Positive and Negative Reinforcement
Scientific terms don’t always stay in the classroom or the lab; they sometimes make their way to dinner tables and cocktail parties. A prominent example of this comes to us from the behaviourist movement in psychology. Everywhere from animal training to self-improvement, you’re likely to have heard the expressions positive reinforcement and negative reinforcement thrown around, but how many times have you encountered positive punishment and negative punishment? The four expressions together form the basis of operant conditioning—a method for influencing animal and human behaviour developed by the Psychologist B.F. Skinner in the 1930s—but only the two forms of reinforcement found their way into the layperson’s lexicon. Contrary to their popular use, both positive and negative reinforcement are responses to desired behaviour: they are rewards meant to encourage (or reinforce) said behaviour. Positive reinforcement comes in the form of something enjoyable that is given in response to the desired behaviour, like a treat given to a dog when it performs the trick you are trying to teach it. Negative reinforcement, on the other hand, is a reward that consists of removing something unpleasant. An example of this would be rewarding your child for practising the piano by reducing the number of chores they have to do that week. The two forms of punishment reflect this same pattern. Positive punishment is something unpleasant given in response to undesired behaviour you hope to discourage (a slap on the wrist, a stern talking-to, a time-out, etc.), whereas negative punishment consists of taking away something pleasant as the penalty (removing TV privileges, cutting an outing short, taking away a toy, etc.). In this context, we encounter yet another sense for positive and negative: roughly, “given” and “taken away”, respectively. Perhaps the closest parallel is to that of the mathematical symbols for addition and subtraction. Rephrasing positive and negative reinforcement and punishment as additive and subtractive reinforcement and punishment might be more revealing of their true meaning.

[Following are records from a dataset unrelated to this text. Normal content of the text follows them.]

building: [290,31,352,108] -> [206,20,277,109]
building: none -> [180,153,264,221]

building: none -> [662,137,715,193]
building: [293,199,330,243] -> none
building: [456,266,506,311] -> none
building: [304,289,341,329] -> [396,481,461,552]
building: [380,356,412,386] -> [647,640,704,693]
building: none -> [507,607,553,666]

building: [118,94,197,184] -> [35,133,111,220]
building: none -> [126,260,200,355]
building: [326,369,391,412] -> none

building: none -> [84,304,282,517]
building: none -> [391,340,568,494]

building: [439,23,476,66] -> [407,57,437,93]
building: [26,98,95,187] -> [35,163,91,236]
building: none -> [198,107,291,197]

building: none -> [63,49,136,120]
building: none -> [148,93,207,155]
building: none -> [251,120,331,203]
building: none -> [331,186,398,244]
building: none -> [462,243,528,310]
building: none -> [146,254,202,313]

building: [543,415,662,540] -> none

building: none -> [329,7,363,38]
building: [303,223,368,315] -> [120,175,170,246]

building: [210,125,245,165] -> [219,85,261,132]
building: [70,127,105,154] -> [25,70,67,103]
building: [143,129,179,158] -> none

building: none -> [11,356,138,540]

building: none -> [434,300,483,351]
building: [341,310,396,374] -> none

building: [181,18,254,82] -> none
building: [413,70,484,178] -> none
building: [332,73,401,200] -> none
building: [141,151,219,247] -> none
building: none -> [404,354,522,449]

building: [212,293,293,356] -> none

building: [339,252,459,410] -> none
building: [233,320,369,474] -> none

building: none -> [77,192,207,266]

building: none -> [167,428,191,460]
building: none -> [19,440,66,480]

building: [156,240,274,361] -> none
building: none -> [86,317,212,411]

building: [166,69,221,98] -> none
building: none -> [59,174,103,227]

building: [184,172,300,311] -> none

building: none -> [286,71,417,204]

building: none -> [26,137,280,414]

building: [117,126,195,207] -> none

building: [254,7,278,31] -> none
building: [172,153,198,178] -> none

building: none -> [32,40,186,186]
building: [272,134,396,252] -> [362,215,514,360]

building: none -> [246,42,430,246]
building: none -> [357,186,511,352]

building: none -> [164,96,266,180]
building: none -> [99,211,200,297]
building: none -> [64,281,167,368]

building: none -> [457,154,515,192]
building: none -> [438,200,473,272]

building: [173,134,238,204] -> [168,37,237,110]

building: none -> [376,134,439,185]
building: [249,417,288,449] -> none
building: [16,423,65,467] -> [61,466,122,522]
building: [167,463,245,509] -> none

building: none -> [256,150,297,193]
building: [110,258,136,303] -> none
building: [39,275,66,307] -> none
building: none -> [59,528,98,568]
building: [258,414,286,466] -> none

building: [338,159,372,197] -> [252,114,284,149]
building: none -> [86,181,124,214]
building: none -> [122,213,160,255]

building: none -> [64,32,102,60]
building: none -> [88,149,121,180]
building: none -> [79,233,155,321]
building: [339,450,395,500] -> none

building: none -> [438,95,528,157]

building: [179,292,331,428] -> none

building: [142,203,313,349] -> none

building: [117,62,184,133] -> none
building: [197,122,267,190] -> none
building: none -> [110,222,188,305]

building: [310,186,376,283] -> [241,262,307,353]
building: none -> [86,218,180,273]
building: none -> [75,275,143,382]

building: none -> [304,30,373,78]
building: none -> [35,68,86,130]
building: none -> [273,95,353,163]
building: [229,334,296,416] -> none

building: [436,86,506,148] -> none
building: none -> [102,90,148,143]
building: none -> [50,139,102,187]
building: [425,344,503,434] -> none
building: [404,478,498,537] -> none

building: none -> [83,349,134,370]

Likely influenced by the more common meanings of positive and negative, in popular use positive reinforcement is loosely reinterpreted as “good feedback” and is taken to apply to all forms of encouragement, thus collapsing both categories of reinforcement under this one term. Following this same logic, the seemingly opposite phrase negative reinforcement is then reinterpreted as “bad feedback” and encompasses all forms of discouragement, taking the place of both forms of punishment in popular use. Some object to this lack of terminological rigour because it dilutes the concepts at play, and opens the door to ambiguity and miscommunication. Others may argue that despite this misuse, the basic concepts of operant conditioning are well grasped by most who use these terms casually, and what is lost in nuance and specificity is likely gained in simplicity and accessibility.
Ending on a Positive Note
As we’ve seen with positive and negative, even the most commonplace of words can hide a deep trove of linguistics treasure, and a rich and interesting history if you take the time to dig a little deeper.